• Supplied data:

▬▬▬▬▬▬▬▬▬▬

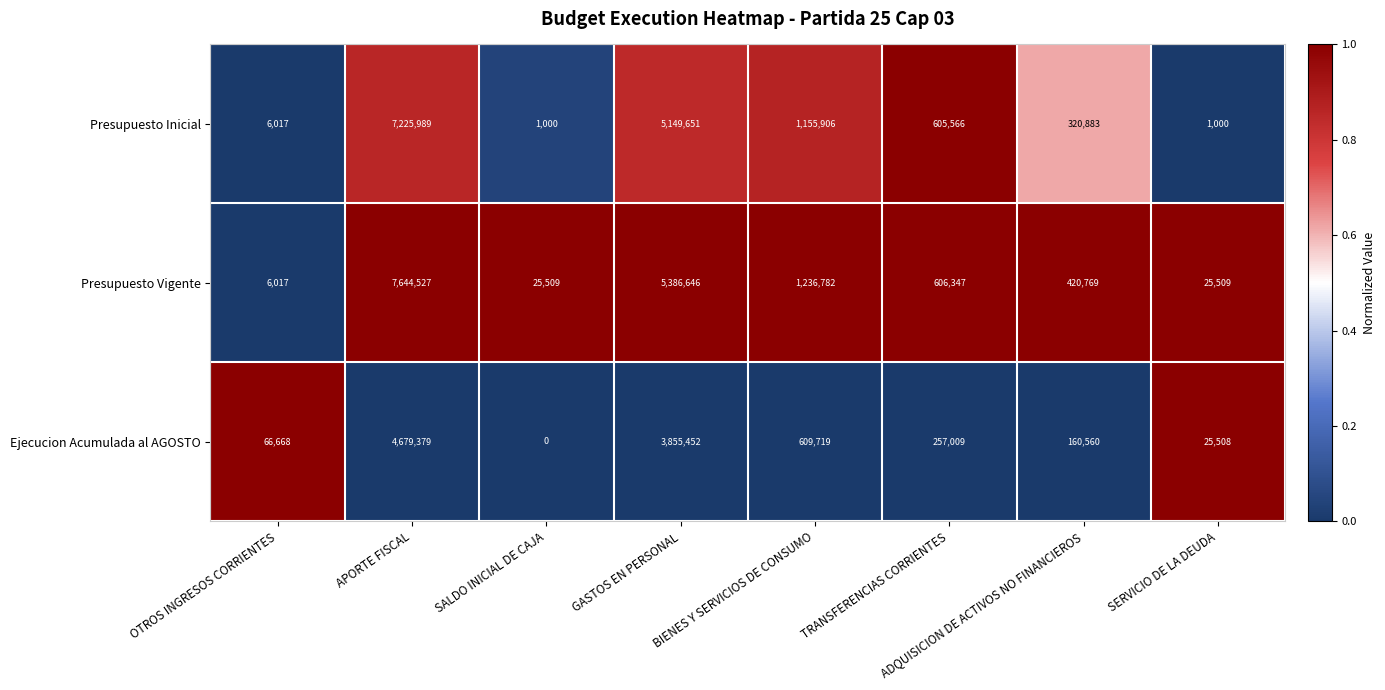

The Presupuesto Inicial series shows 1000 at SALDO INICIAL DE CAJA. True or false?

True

▬▬▬▬▬▬▬▬▬▬

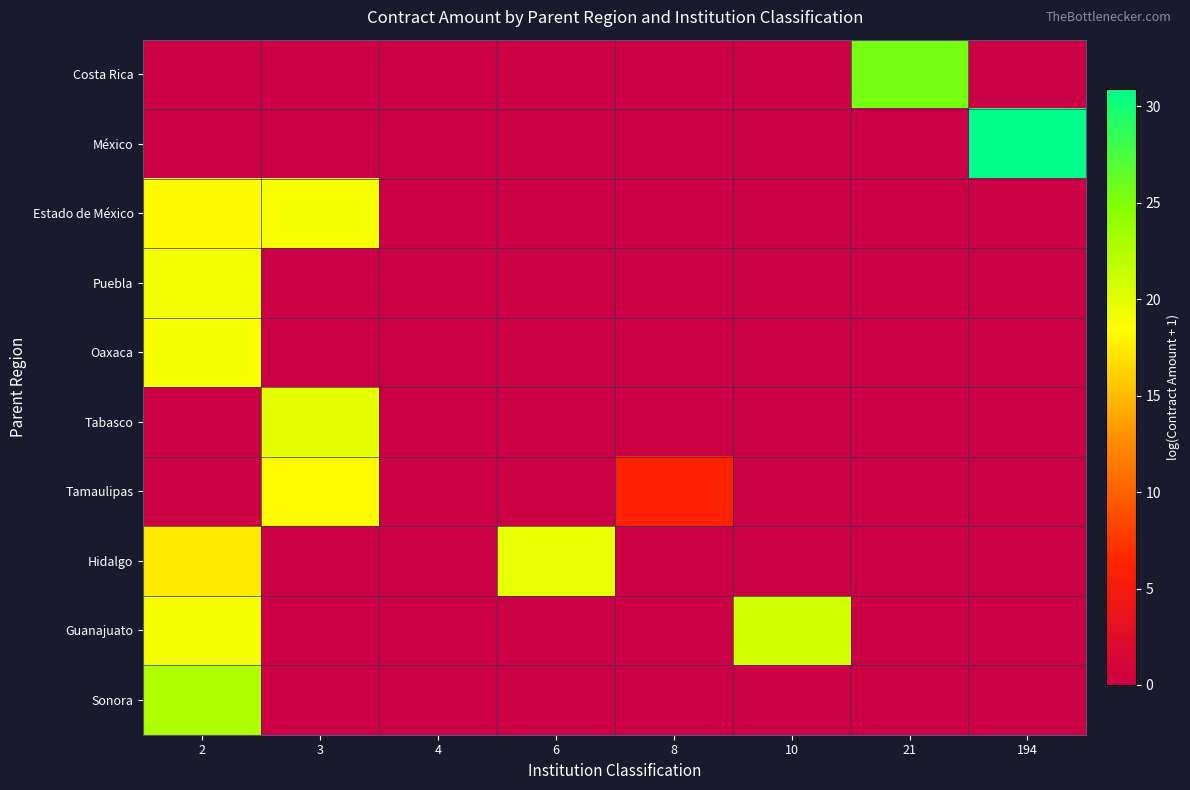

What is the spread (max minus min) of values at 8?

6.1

▬▬▬▬▬▬▬▬▬▬

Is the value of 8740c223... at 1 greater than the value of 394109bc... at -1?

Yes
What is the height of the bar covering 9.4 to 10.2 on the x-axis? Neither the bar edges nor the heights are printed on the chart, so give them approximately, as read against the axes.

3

▬▬▬▬▬▬▬▬▬▬

• Job item:
How many of the rows above contain the word "True" with its case matched exactly? Reply with the number alone.

• Answer section:
2